The bagels are hand-rolled, boiled first, then baked at high heat on a pizza stone without steam, yielding something crisp, toothsome, and deep with flavor before any toppings are added. The Grosses say they were chasing the memory of how bagels made them feel as children more than one specific tradition or practice.
“We do everything by hand, and it makes the bagels a little different and a little better, I would say, or a little like they were when we were kids, as opposed to like a really doughy bagel that you might get now. Our bagels are hot and crusty. Not gross.”
Andy's great-grandfather, she recently discovered, made bagels somewhere in the Pale of Settlement before emigrating during the turbulent start of the 20th century.
The Grosses arrived back in the Hudson Valley during a turbulent time themselves. In January 2025, the Los Angeles wildfires took their home and nearly all of their belongings. They packed what remained and moved themselves, their then-infant son Julius Irving Gross, and their unbelievably large dog Wooly, back home. Their families were here. Their old friends were here. And the community, Andy says, met them with open arms. "We weren't scared to make a change," she says. "We got here and it felt possible."

Before the fire, starting their own bagel place in Los Angeles felt possible too. They knew they were on to something, hosting big Sunday brunch spreads for homesick New Yorkers who ate their bagels with nostalgic enthusiasm, and selling batches out the front door of their bungalow.
After mourning the loss of the life and community they’d built in California, the Grosses settled in Red Hook, buoyed by the community they quickly reclaimed here, and started making bagels again.
The menu at Gross will be breakfast and lunch: bagel sandwiches, cream cheese in all its forms, whitefish salad (Jake's recipe), chopped chicken liver (if that’s your thing), egg and cheese, and a deli counter where you can order by weight or go off-menu entirely. Jake, who honed his kitchen instincts working at a Jewish deli in Boston and later as a cook in LA, has pastrami ambitions and plans for a major Reuben.
“I want someone to be able to come in and just say, ‘I want a corned beef on rye, just mustard.’” Jake says. “You don’t have to stick to the eight sandwiches that are on some custom menu. I’ll make whatever you want.”
Andy puts her hand on Jake’s chest. “He’s a sandwich artist.”
“It's all about stacking,” Jake explains. “You just have to know how to stack. You can put anything on a sandwich, as long as you make sure it doesn't fall out.”

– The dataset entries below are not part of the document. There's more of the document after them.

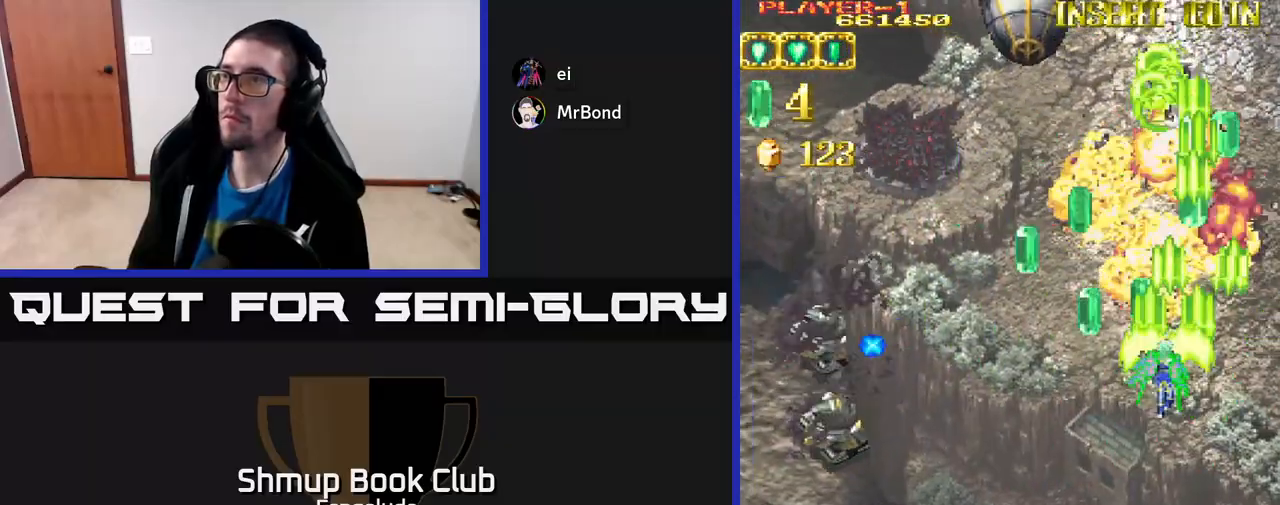
{"buttons": ["L2", "DPAD_LEFT"], "left_stick": "center", "events": []}
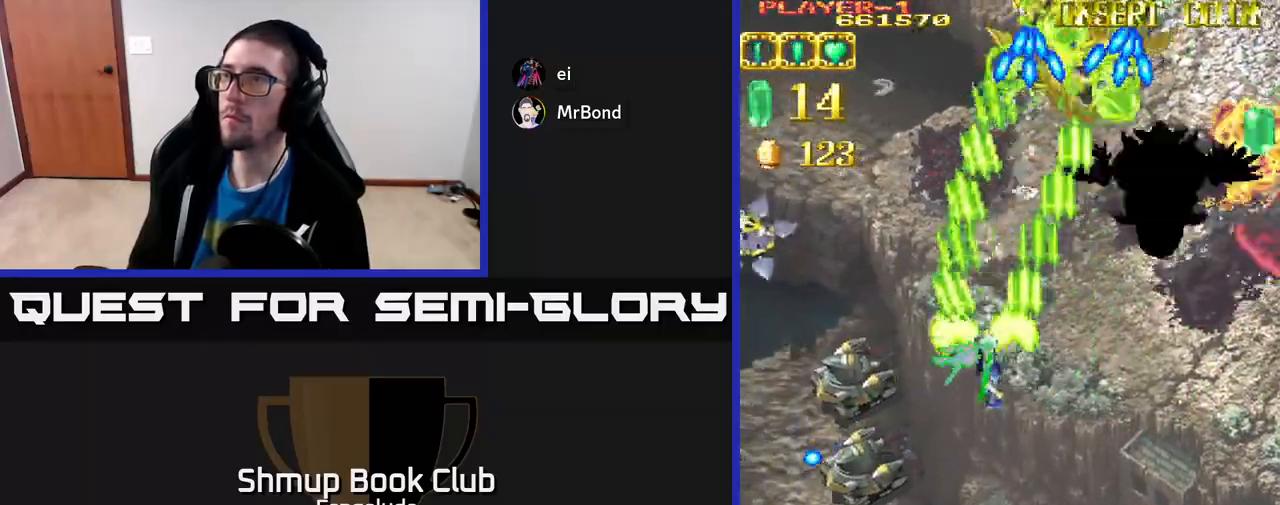
{"buttons": ["L2", "DPAD_DOWN"], "left_stick": "center", "events": [[17, "DPAD_UP", "down"], [100, "DPAD_UP", "up"], [250, "DPAD_DOWN", "down"], [483, "DPAD_LEFT", "up"]]}
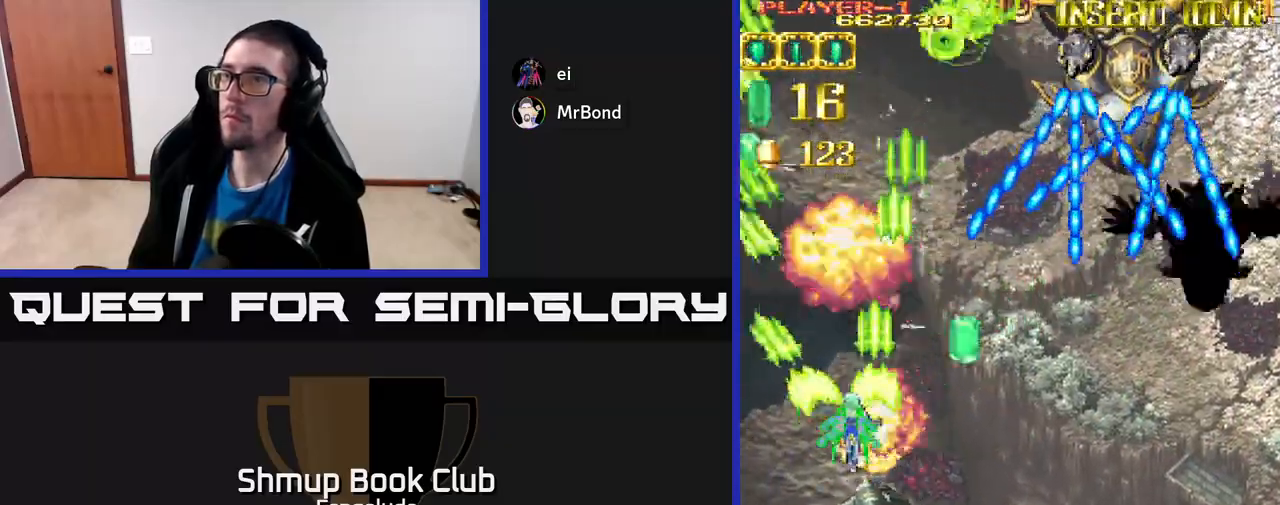
{"buttons": ["L2", "DPAD_DOWN", "DPAD_RIGHT"], "left_stick": "center", "events": [[100, "DPAD_RIGHT", "down"], [167, "DPAD_RIGHT", "up"], [500, "DPAD_RIGHT", "down"]]}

Soup, big salads, and all the traditional fixings will be here as well. Andy has decided big salads will come with a mini bagel, because, she says, “everyone should have a bagel, even people who ordered a salad. Throw it in your purse for later. Give it to a baby.” They will also be making their own pickles, eventually.
The space itself is being built out by talented friends working in the trades (the best kind of friends to have). Neil Allen is the contractor and Piper Olf, an interior architect, is shaping the design. The industrious couple are friends from Andy’s post-Bard years in Hudson. There will be lots of hand-done details, a tile floor, stained glass bagel windows from an artist friend and bathroom signs made on a machine belonging to another pal. The Gross Bagels logo does a good job of conveying the budding brand’s stylish yet whimsical creative predilections. It’s a cute, loosely drawn bagel surrounded by anthropomorphic bagel cherubs.
“They let me keep one butt,” Andy says with pride about her hand drawn doughboys. “Can you find it?”
The back patio, once the lawn is sorted and the town board signs off, will be picnic-table territory—the kind of place where “a Bard student can eat a sesame bagel and do homework for three hours,” Andy envisions.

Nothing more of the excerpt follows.